--- Data for processing Enclosed Below ---

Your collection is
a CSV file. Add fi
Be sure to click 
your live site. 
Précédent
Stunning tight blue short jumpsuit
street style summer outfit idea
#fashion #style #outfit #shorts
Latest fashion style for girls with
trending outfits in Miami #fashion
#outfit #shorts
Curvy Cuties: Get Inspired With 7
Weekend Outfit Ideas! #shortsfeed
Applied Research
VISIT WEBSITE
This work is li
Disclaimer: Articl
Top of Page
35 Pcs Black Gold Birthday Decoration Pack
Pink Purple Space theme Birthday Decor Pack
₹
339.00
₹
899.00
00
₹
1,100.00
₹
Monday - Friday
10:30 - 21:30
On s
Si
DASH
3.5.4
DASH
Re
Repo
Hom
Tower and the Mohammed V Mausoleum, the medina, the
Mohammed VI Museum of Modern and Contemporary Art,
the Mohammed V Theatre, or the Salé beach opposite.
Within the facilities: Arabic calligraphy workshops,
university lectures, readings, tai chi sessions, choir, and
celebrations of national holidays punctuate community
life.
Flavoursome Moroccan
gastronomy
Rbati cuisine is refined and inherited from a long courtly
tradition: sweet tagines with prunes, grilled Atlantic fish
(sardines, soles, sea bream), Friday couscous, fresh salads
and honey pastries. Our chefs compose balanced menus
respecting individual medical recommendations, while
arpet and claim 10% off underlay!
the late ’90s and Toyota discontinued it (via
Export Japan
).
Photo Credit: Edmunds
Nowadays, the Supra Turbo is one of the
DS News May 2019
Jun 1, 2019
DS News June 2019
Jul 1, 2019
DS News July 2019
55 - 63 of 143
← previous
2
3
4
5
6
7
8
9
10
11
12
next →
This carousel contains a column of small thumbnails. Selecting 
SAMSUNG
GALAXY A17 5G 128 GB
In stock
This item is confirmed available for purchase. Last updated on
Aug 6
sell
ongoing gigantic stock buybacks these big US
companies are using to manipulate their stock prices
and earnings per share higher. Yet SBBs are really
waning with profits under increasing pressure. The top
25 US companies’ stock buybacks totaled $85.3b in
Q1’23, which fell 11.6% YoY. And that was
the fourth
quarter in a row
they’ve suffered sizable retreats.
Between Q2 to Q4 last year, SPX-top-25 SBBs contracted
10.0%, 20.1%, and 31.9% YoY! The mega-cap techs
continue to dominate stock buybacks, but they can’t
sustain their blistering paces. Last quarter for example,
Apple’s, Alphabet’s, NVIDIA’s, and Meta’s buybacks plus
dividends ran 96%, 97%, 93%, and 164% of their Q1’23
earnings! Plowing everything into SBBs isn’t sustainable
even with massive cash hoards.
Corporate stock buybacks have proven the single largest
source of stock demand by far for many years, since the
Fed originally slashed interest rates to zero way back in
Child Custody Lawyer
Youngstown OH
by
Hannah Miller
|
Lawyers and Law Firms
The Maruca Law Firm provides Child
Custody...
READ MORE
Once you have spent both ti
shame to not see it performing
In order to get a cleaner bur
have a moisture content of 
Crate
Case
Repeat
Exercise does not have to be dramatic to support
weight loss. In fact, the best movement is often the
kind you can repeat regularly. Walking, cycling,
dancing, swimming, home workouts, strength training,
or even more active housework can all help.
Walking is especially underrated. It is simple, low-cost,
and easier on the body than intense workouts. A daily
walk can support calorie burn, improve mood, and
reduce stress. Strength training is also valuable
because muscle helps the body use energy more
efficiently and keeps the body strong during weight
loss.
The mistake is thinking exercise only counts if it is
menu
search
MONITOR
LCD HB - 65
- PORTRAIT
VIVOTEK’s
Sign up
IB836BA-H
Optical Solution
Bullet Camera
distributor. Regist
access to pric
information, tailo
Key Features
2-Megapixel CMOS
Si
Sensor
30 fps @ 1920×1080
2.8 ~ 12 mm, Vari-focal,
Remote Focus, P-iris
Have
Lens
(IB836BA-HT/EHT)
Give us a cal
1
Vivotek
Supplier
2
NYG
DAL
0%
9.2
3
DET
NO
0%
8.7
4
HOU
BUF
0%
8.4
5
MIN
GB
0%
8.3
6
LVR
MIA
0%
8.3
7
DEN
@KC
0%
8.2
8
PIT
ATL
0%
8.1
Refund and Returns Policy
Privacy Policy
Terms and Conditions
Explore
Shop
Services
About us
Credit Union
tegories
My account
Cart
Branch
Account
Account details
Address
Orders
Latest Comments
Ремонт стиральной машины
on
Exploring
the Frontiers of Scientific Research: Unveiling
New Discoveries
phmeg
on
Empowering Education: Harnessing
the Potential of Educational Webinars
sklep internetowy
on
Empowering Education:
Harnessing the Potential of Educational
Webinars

--- End of Enclosed Data for processing ---

#### About this exercise
Transcribe the entries above word for word, from the first line through the line containing "Tower and the", and nothing else.

#### Solution
Your collection is
a CSV file. Add fi
Be sure to click 
your live site. 
Précédent
Stunning tight blue short jumpsuit
street style summer outfit idea
#fashion #style #outfit #shorts
Latest fashion style for girls with
trending outfits in Miami #fashion
#outfit #shorts
Curvy Cuties: Get Inspired With 7
Weekend Outfit Ideas! #shortsfeed
Applied Research
VISIT WEBSITE
This work is li
Disclaimer: Articl
Top of Page
35 Pcs Black Gold Birthday Decoration Pack
Pink Purple Space theme Birthday Decor Pack
₹
339.00
₹
899.00
00
₹
1,100.00
₹
Monday - Friday
10:30 - 21:30
On s
Si
DASH
3.5.4
DASH
Re
Repo
Hom
Tower and the Mohammed V Mausoleum, the medina, the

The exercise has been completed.